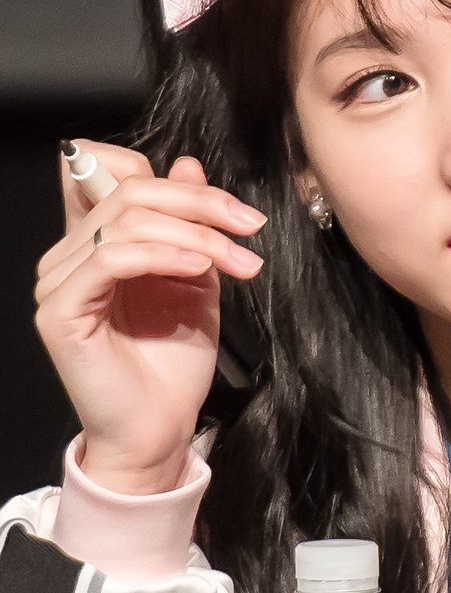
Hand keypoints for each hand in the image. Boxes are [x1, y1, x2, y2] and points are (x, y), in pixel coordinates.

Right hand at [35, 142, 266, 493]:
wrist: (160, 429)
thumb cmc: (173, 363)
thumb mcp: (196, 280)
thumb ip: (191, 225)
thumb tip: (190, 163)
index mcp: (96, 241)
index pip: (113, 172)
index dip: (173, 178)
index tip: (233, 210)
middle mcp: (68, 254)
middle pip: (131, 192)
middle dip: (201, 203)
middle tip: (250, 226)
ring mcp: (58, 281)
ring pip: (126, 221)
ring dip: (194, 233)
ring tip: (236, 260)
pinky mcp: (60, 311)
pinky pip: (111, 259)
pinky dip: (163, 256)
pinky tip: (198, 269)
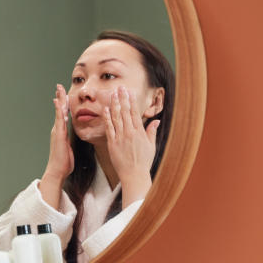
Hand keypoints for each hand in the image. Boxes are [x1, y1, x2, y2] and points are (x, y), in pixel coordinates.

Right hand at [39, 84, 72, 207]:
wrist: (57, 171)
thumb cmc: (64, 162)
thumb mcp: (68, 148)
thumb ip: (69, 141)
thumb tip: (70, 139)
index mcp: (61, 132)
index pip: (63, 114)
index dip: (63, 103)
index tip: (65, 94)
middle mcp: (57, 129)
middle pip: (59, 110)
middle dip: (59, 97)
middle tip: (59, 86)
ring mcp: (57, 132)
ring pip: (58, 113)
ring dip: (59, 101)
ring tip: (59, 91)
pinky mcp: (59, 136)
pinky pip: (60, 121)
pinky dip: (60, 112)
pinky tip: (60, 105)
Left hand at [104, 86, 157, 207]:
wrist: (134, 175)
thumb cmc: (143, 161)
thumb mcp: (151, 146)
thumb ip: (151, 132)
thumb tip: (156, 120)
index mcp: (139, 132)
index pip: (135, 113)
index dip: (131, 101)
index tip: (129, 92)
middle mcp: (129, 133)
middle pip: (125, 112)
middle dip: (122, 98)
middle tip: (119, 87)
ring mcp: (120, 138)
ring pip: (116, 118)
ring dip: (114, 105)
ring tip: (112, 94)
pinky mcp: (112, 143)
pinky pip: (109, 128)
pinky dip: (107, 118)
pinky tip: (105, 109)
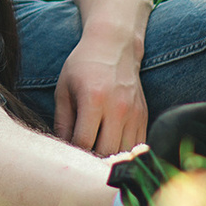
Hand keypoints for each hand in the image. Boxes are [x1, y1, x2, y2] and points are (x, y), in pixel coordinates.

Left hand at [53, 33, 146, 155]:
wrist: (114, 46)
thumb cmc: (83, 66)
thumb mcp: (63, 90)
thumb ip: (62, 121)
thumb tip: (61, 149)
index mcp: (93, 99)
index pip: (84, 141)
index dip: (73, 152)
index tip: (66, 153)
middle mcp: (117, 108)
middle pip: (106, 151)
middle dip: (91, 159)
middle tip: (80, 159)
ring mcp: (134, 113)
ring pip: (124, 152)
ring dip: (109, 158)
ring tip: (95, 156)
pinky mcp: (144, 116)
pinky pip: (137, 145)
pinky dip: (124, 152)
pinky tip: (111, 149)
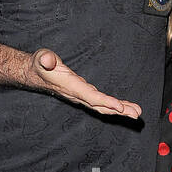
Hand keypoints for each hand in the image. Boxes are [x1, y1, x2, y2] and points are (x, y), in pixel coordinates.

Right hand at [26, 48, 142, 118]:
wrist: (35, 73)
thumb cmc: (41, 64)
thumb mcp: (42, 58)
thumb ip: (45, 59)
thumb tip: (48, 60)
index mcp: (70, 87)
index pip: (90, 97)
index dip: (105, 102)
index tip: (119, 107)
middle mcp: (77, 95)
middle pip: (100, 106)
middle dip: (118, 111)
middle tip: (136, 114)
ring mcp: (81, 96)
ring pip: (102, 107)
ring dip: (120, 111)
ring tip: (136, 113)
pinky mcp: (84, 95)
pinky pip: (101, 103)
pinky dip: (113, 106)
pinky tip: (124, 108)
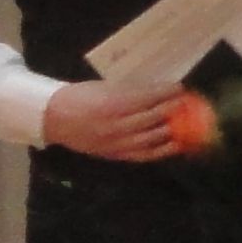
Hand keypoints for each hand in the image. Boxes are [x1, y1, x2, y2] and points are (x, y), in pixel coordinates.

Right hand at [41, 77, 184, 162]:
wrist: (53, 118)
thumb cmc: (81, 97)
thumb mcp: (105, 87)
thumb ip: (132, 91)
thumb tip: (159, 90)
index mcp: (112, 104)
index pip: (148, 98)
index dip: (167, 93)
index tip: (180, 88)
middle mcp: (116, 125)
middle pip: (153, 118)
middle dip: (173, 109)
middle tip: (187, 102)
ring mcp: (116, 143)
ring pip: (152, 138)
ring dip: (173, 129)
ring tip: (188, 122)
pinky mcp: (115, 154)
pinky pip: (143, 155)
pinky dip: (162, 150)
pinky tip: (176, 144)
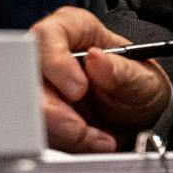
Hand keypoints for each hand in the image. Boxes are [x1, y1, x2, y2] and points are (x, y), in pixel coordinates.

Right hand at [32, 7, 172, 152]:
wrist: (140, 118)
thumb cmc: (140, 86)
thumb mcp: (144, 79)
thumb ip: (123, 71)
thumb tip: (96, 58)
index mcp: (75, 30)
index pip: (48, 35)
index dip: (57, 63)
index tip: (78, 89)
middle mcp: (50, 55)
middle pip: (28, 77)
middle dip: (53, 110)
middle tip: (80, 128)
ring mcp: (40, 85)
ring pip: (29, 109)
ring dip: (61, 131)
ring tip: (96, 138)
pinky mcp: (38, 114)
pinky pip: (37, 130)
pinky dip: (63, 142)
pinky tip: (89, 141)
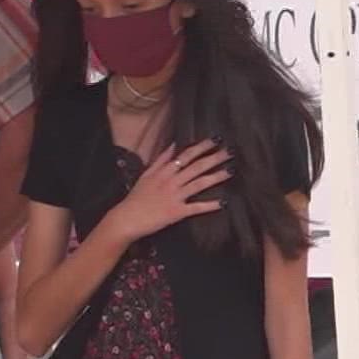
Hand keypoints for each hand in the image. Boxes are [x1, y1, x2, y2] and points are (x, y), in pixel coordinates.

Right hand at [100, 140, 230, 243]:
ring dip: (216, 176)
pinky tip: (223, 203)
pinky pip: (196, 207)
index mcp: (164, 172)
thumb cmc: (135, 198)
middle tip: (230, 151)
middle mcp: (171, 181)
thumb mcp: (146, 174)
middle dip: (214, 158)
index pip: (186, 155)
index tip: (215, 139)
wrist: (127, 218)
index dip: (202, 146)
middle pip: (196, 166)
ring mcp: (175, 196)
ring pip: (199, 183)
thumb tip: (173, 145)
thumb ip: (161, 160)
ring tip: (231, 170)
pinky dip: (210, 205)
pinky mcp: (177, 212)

### TASK BRIEF
Would you retype each line above exactly and skip every image?

### TASK RESULT
Hand keypoints for each hand in the image. Boxes are [x1, y1, x2, y2] and points are (x, y), in pixel coordinates.

Right hand at [35, 142, 266, 493]:
wrist: (160, 429)
thumb cmc: (173, 363)
thumb mcp: (196, 280)
thumb ip: (191, 225)
thumb tip: (190, 163)
index mcp: (96, 241)
index pip: (113, 172)
index dip: (173, 178)
index tip: (233, 210)
middle mcp: (68, 254)
middle pip: (131, 192)
middle dip: (201, 203)
middle tip: (250, 226)
ring mcp: (58, 281)
ring pip: (126, 221)
ring dip: (194, 233)
ring tip: (236, 260)
pinky mcp: (60, 311)
pinky pip: (111, 259)
pinky dip: (163, 256)
pinky tip: (198, 269)
Hand keypoints for each hand in the image. Boxes are [x1, y1, x2, y2] and points are (x, y), in pixel coordinates.

Right hand at [39, 84, 72, 207]:
wrist: (57, 171)
thumb cmc: (64, 162)
thumb mcp: (68, 148)
thumb ip: (69, 141)
thumb tip: (70, 139)
index mcp: (61, 132)
index pip: (63, 114)
index dip: (63, 103)
index tip: (65, 94)
middle mcp: (57, 129)
middle pip: (59, 110)
middle dip: (59, 97)
middle tip: (59, 86)
ring mcp: (57, 132)
ring pip: (58, 113)
ring dip: (59, 101)
ring tip: (59, 91)
pinky mcp: (59, 136)
pinky pip: (60, 121)
pinky dip: (60, 112)
pinky tip: (60, 105)
Left hand at [104, 86, 157, 207]:
wrist: (134, 175)
thumb cmc: (143, 161)
thumb mcp: (151, 146)
thumb ip: (151, 132)
thumb tip: (156, 120)
index mcp: (139, 132)
index pip: (135, 113)
index dip: (131, 101)
index tip: (129, 92)
middle mcp: (129, 133)
middle pip: (125, 112)
middle dip: (122, 98)
middle tip: (119, 87)
ring mcp: (120, 138)
ring pip: (116, 118)
ring dip: (114, 105)
ring tip: (112, 94)
pinky mcp: (112, 143)
pinky pip: (109, 128)
pinky dip: (107, 118)
pinky tip: (105, 109)
Hand keypoints for each hand in the image. Boxes are [x1, y1, x2, y2] and points are (x, y), in pixel coordinates.

Left hand at [53, 33, 146, 155]:
wrist: (114, 46)
thumb cmc: (83, 66)
thumb mcp: (63, 90)
thumb ip: (62, 121)
thumb tip: (61, 149)
index mcp: (93, 99)
index pip: (84, 141)
index dip: (73, 152)
index tip: (66, 153)
middle mcp: (117, 108)
middle pip: (106, 151)
middle dip: (91, 159)
middle tip: (80, 159)
ring mcp: (134, 113)
ring pip: (124, 152)
ring dip: (109, 158)
ring tip: (95, 156)
pinky mcp: (144, 116)
pinky pip: (137, 145)
pinky dip: (124, 152)
pinky tip: (111, 149)
Hand keypoints for each hand in the image. Boxes are [x1, y1, x2, y2] and points are (x, y), in pixel coordinates.

Right hand at [26, 48, 142, 118]:
wrist: (35, 73)
thumb cmc: (41, 64)
thumb mcp: (42, 58)
thumb ip: (45, 59)
thumb tip: (48, 60)
index mcp: (70, 87)
index pip: (90, 97)
index dip: (105, 102)
index tip: (119, 107)
middle mcp: (77, 95)
middle pip: (100, 106)
middle dip: (118, 111)
middle tip: (136, 114)
ring mcp: (81, 96)
ring pip: (102, 107)
ring dip: (120, 111)
ring tip: (136, 113)
pinky mcp: (84, 95)
pinky pip: (101, 103)
pinky dip: (113, 106)
pinky tip: (124, 108)
Hand keypoints for each hand in the image. Boxes are [x1, y1, x2, y2] and points are (x, y), in pixel coordinates.

Right hand at [41, 77, 184, 162]:
wrist: (53, 118)
thumb cmc: (81, 97)
thumb mcp: (105, 87)
thumb ip: (132, 91)
thumb tip: (159, 90)
index mcp: (112, 104)
index pip: (148, 98)
index dip: (167, 93)
index tip: (180, 88)
middle mcp: (116, 125)
middle pip: (153, 118)
middle dip: (173, 109)
middle tip: (187, 102)
ring mcp: (116, 143)
ring pip: (152, 138)
ring dip: (173, 129)
ring tip: (188, 122)
pinky mcp: (115, 154)
pinky pip: (143, 155)
pinky dip: (162, 150)
pinky tip: (176, 144)
Hand keypoints for each hand in the image. Boxes are [x1, y1, x2, y2] and points are (x, y), in pixel coordinates.

Right hand at [32, 7, 172, 152]:
wrist: (140, 118)
thumb cmc: (140, 86)
thumb mcp: (144, 79)
thumb ip: (123, 71)
thumb tip: (96, 58)
index mcp: (75, 30)
index pip: (48, 35)
index dip: (57, 63)
index tip: (78, 89)
middle mcp: (50, 55)
middle pip: (28, 77)
middle dip: (53, 110)
middle tip: (80, 128)
ring mcp: (40, 85)
ring pip: (29, 109)
ring dip: (61, 131)
ring tip: (96, 138)
pinky mcp: (38, 114)
pinky pip: (37, 130)
pinky dip: (63, 142)
pinky tip: (89, 141)
Hand keypoints for each hand in the image. Boxes are [x1, y1, x2, y2] and points are (x, y), in pixel coordinates.

Right hand at [100, 140, 230, 243]:
ring dip: (216, 176)
pinky tip: (223, 203)
pinky pip: (196, 207)
index mcp: (164, 172)
thumb cmc: (135, 198)
middle tip: (230, 151)
middle mcp: (171, 181)
thumb mcp: (146, 174)
middle dip: (214, 158)
index pip: (186, 155)
index tip: (215, 139)
wrist: (127, 218)
index dip: (202, 146)
middle pip: (196, 166)
ring mcp: (175, 196)
ring pip: (199, 183)
thumb tip: (173, 145)
thumb ip: (161, 160)
ring tip: (231, 170)
pinky dip: (210, 205)
pinky mcp: (177, 212)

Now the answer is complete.